::: THE DATA :::
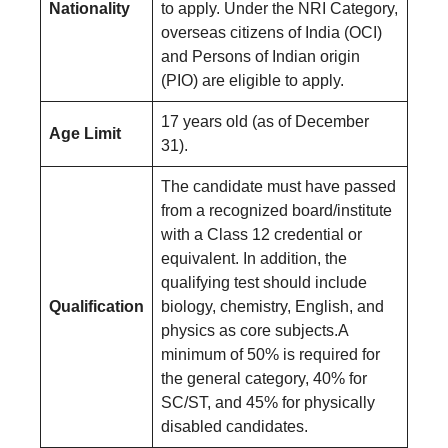
Nationality
to apply. Under the NRI Category,
overseas citizens of India (OCI)
and Persons of Indian origin
(PIO) are eligible to apply.
17 years old (as of December
Age Limit
31).
The candidate must have passed
from a recognized board/institute
with a Class 12 credential or
equivalent. In addition, the
qualifying test should include
Qualification
biology, chemistry, English, and
physics as core subjects.A
minimum of 50% is required for
the general category, 40% for
SC/ST, and 45% for physically
disabled candidates.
:::
> _TASK DIRECTIONS_
Nothing but the lines from the one containing "to apply. Under" to the end of the records above should appear, each copied exactly.

> _RESULT_
to apply. Under the NRI Category,
overseas citizens of India (OCI)
and Persons of Indian origin
(PIO) are eligible to apply.
17 years old (as of December
Age Limit
31).
The candidate must have passed
from a recognized board/institute
with a Class 12 credential or
equivalent. In addition, the
qualifying test should include
Qualification
biology, chemistry, English, and
physics as core subjects.A
minimum of 50% is required for
the general category, 40% for
SC/ST, and 45% for physically
disabled candidates.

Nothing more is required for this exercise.